Gore joined the venture capital group Kleiner Perkins Caufield & Buyers in November 2007, whose key partner, John Doerr, has been pushing hard for biofuel subsidies. His firm GIM also became a KPCB affiliate. As vice president, Gore had cast a 1994 Senate tie-breaking vote in favor of ethanol mandates, but has subsequently admitted regrets. He stated four years later that, “One of the reasons I made that mistake is that I paid particular attention to the farmers in my home state of Tennessee, and I had certain fondness of the farmers in the state of Iowa because I was about to run for president”.

Over the five years since Al Gore joined KPCB to promote environmentally-correct “green tech” investments, the results have been pretty dismal. According to VentureSource, of the more than 60 companies that have received KPCB equity backing, only three have been acquired or merged into other companies. And since the time Gore joined KPCB, only two have managed to go public.
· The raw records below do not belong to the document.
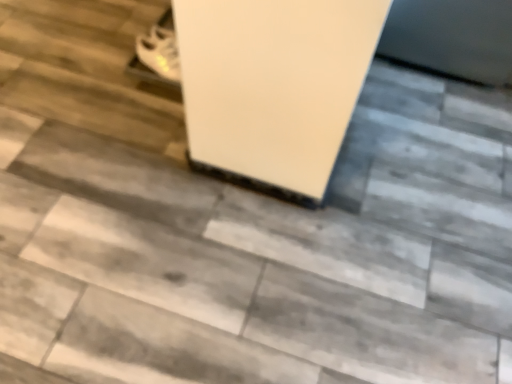
Question: Should I look upward or downward to see white matte shoes at upper left?

Choices:
 (A) down
 (B) up

Answer: (B)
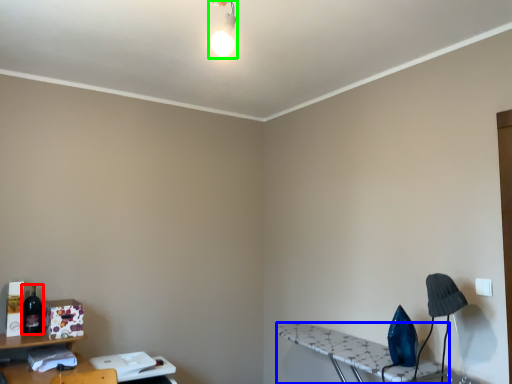
Question: Based on their relative distances, which object is farther from bottle (highlighted by a red box)? Choose from table (highlighted by a blue box) and light fixture (highlighted by a green box).

Choices:
 (A) table
 (B) light fixture

Answer: (B)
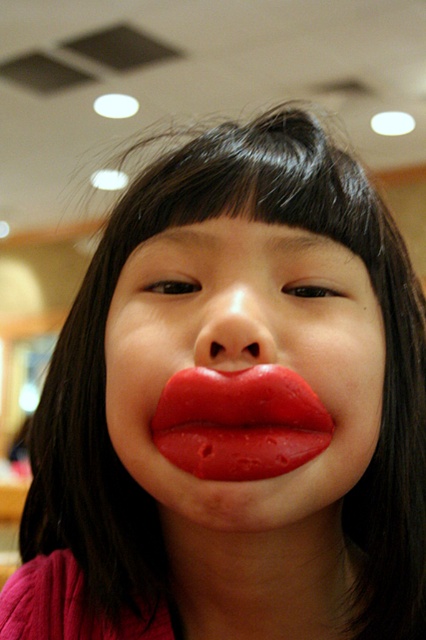
Can you confirm if shiny red lips at center is positioned to the right of smooth skin nose at center?

Yes, shiny red lips at center is to the right of smooth skin nose at center.

Find the location of a particular element. This screenshot has width=426, height=640. shiny red lips at center is located at coordinates (244, 376).

The height and width of the screenshot is (640, 426). Find the location of `shiny red lips at center`. shiny red lips at center is located at coordinates (244, 376).

Between shiny red lips at center and glossy red lips at center, which one appears on the left side from the viewer's perspective?

glossy red lips at center is more to the left.

The width and height of the screenshot is (426, 640). In order to click on shiny red lips at center in this screenshot , I will do `click(244, 376)`.

Find the location of `shiny red lips at center`. shiny red lips at center is located at coordinates click(x=244, y=376).

What do you see at coordinates (239, 422) in the screenshot?
I see `glossy red lips at center` at bounding box center [239, 422].

Who is shorter, glossy red lips at center or smooth skin nose at center?

smooth skin nose at center is shorter.

Between point (249, 404) and point (233, 324), which one is positioned behind?

The point (249, 404) is more distant.

Find the location of a particular element. glossy red lips at center is located at coordinates (239, 422).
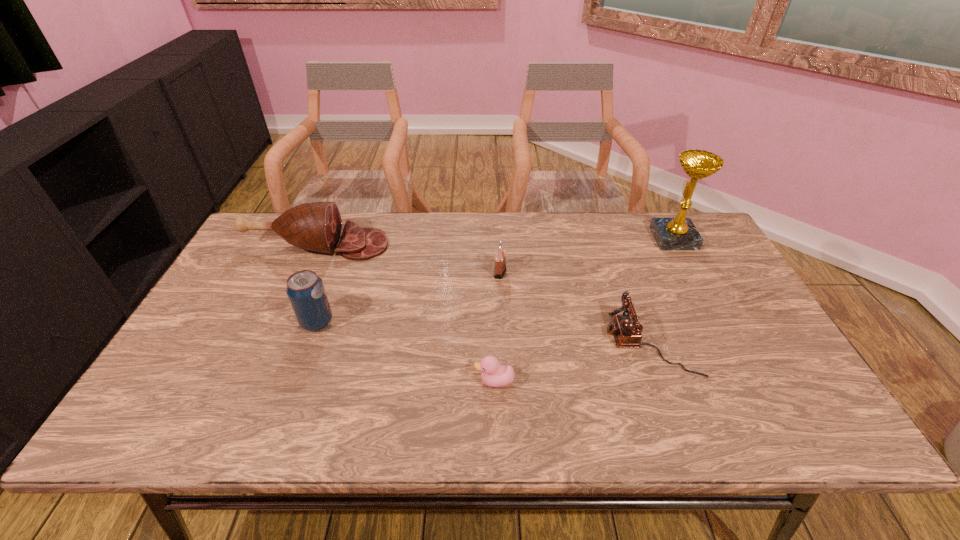
This screenshot has height=540, width=960. I want to click on award, so click(x=679, y=233).

The image size is (960, 540). Identify the location of the rightmost object. (679, 233).

Identify the location of ham. (316, 226).

Identify the location of pop soda. (305, 290).

Where is `padlock`? padlock is located at coordinates (500, 257).

Locate an element on the screen. The height and width of the screenshot is (540, 960). the second object from right to left is located at coordinates (627, 331).

Find the location of a particular element. the shortest object is located at coordinates (493, 374).

At what (x,y) coordinates should I click in order to perform the action: click on vacant space located on the front-facing side of the rightmost object. Please return your answer as a coordinate pair (x, y). Looking at the image, I should click on (534, 239).

This screenshot has height=540, width=960. What are the coordinates of `vacant area located on the front-facing side of the rightmost object` in the screenshot? It's located at (609, 239).

Where is `blank area located 0.360m on the front-facing side of the rightmost object`? The image size is (960, 540). blank area located 0.360m on the front-facing side of the rightmost object is located at coordinates (543, 239).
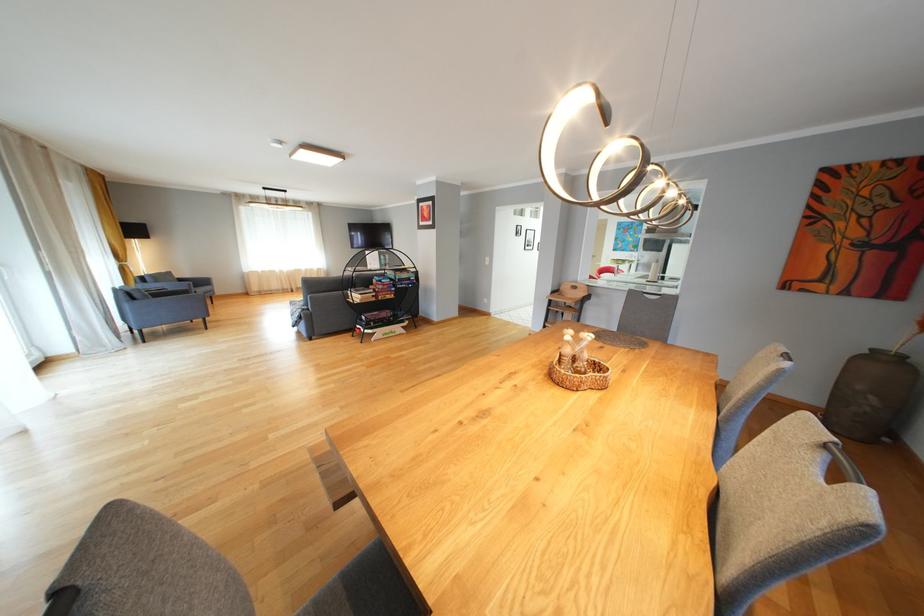
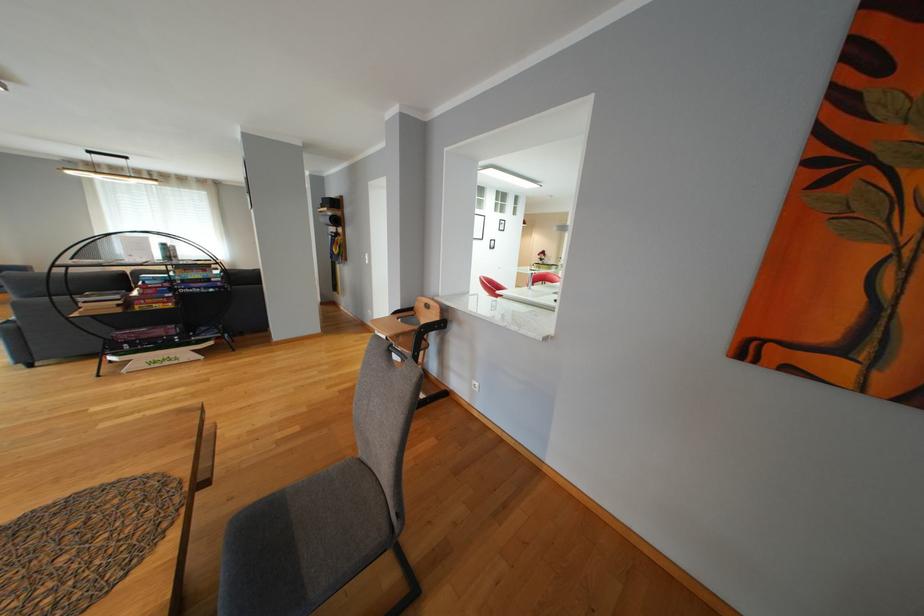
Which direction would the cameraman need to move to produce the second image?

The cameraman walked toward right, forward.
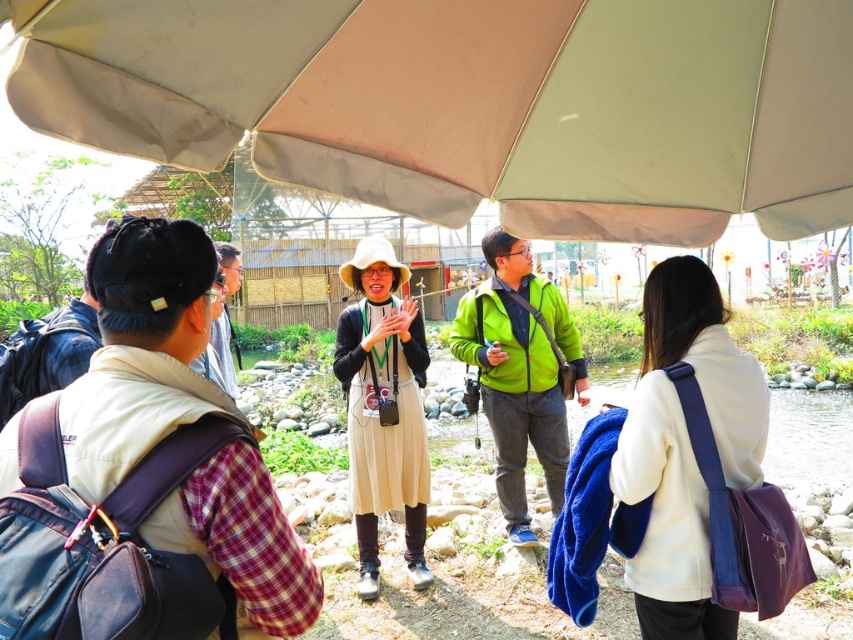
Question: Among these objects, which one is farthest from the camera?

Choices:
 (A) beige fabric dress at center
 (B) beige fabric canopy at upper center

Answer: (A)

Question: Is beige fabric canopy at upper center thinner than white fabric coat at lower right?

Choices:
 (A) yes
 (B) no

Answer: (B)

Question: Which point appears closest to the camera in this image?

Choices:
 (A) (656, 540)
 (B) (399, 275)
 (C) (155, 148)

Answer: (C)

Question: From the image, what is the correct spatial relationship of beige fabric canopy at upper center in relation to beige fabric dress at center?

Choices:
 (A) left
 (B) right

Answer: (B)

Question: Is beige fabric canopy at upper center to the right of white fabric coat at lower right from the viewer's perspective?

Choices:
 (A) no
 (B) yes

Answer: (A)

Question: Which object is closer to the camera taking this photo?

Choices:
 (A) beige fabric dress at center
 (B) white fabric coat at lower right

Answer: (B)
Shareholders of one, Amyris, Inc. a biomass company, have lost 80% of their value since the firm’s 2010 IPO. The other, Enphase Energy which went public last March, was listed by the Wall Street Journal in December as the worst IPO of the year.

Amyris is a UC-Berkeley-spawned genetic engineering company originally funded by Bill Gates which raised $16 per share during its 2010 IPO. The company then got big news again when Fidelity bought 6.2 million shares in February 2012 at $5.78 per share. It’s now selling at about $3.20.